**DATASET ENTRIES:**
+ + + + + + +
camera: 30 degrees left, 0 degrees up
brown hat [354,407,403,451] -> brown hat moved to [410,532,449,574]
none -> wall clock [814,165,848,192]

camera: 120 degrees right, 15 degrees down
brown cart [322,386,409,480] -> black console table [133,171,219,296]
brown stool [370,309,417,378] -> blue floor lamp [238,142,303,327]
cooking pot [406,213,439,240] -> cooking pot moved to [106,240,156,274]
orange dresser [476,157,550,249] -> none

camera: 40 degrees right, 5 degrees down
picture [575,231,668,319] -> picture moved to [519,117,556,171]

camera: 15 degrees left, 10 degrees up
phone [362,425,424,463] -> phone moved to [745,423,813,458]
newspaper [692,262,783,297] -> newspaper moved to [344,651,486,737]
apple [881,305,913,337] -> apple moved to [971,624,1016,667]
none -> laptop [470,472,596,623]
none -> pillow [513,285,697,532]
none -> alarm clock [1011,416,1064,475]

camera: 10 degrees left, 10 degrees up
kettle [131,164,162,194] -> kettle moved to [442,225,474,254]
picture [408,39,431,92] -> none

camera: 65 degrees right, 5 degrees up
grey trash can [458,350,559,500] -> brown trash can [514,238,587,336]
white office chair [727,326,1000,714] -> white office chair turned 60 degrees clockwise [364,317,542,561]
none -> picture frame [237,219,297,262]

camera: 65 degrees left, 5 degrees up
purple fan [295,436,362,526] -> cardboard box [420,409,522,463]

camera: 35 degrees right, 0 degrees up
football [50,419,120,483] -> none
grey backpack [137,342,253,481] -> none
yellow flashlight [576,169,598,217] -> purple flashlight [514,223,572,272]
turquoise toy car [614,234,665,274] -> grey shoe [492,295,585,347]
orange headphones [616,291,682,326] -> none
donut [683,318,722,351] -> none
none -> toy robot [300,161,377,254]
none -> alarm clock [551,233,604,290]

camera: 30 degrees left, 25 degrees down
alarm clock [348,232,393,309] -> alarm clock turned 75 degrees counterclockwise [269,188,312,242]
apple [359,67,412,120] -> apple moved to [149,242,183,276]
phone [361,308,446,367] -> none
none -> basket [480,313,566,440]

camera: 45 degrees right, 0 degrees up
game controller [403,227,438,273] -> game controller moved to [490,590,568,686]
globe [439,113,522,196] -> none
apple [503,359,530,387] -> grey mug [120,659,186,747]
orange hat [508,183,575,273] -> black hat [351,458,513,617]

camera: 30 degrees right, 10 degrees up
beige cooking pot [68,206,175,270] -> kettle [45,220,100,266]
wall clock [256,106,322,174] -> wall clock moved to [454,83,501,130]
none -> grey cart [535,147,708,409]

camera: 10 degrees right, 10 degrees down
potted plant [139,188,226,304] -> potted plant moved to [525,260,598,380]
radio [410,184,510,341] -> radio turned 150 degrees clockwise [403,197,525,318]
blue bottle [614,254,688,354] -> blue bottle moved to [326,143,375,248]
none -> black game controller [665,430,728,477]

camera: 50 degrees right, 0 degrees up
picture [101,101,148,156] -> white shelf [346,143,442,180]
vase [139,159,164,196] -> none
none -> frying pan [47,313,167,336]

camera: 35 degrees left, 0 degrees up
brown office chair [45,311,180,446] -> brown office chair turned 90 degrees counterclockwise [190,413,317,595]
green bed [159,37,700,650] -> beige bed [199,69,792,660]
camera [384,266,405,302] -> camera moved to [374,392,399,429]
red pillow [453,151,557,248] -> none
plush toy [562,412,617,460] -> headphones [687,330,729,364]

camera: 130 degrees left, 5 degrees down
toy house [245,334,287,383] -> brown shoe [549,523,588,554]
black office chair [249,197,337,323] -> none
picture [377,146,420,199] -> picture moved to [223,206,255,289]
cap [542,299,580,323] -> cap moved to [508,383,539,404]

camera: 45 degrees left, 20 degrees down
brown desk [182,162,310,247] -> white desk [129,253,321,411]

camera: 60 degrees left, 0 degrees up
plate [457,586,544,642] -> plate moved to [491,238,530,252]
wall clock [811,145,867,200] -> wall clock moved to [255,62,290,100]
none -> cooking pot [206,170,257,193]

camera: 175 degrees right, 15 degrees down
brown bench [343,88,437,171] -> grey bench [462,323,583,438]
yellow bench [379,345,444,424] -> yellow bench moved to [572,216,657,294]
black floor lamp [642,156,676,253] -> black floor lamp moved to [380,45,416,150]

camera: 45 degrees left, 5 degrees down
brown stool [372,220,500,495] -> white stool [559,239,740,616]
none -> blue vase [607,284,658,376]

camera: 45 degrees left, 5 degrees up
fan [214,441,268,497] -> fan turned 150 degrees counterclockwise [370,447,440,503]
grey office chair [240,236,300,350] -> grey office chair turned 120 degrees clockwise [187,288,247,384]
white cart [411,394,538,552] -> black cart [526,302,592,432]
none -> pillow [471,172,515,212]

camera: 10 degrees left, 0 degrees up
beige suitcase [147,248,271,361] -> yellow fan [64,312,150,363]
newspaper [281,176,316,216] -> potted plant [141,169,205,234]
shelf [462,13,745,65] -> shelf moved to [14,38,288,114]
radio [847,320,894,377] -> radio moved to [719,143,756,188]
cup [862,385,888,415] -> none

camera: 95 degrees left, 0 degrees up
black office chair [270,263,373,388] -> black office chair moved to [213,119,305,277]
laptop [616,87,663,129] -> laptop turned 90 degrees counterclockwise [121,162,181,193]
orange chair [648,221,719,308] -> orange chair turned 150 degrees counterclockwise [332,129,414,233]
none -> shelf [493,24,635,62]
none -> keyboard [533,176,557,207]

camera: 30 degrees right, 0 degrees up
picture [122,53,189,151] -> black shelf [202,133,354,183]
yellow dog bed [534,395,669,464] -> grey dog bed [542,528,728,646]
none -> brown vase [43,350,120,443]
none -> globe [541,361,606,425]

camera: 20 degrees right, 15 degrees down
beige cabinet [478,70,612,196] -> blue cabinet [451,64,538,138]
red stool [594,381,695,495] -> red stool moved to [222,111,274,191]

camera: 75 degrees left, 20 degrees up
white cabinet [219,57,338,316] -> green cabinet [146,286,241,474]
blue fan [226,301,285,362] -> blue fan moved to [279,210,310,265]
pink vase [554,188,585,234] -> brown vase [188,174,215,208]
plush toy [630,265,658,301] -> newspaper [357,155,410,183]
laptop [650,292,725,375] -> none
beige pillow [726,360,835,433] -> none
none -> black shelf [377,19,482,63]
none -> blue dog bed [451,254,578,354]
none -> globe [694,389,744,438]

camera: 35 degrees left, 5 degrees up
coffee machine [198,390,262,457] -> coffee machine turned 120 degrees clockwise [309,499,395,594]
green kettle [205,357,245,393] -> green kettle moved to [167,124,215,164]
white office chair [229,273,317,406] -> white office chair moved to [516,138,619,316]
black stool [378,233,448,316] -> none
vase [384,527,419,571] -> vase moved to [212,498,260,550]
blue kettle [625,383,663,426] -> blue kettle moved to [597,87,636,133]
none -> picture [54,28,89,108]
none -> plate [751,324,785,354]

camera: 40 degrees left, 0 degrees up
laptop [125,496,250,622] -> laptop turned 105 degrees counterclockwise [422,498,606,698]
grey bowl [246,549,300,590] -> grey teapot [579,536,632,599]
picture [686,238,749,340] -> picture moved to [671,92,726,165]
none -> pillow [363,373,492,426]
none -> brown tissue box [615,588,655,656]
+ + + + + + +
**TASK TO COMPLETE:** Every line from the top of the material through the line containing "camera: 15 degrees left, 10 degrees up" must be transcribed exactly, and no other line may appear.

**ANSWER FOR THIS EXERCISE:**
camera: 30 degrees left, 0 degrees up
brown hat [354,407,403,451] -> brown hat moved to [410,532,449,574]
none -> wall clock [814,165,848,192]

camera: 120 degrees right, 15 degrees down
brown cart [322,386,409,480] -> black console table [133,171,219,296]
brown stool [370,309,417,378] -> blue floor lamp [238,142,303,327]
cooking pot [406,213,439,240] -> cooking pot moved to [106,240,156,274]
orange dresser [476,157,550,249] -> none

camera: 40 degrees right, 5 degrees down
picture [575,231,668,319] -> picture moved to [519,117,556,171]

camera: 15 degrees left, 10 degrees up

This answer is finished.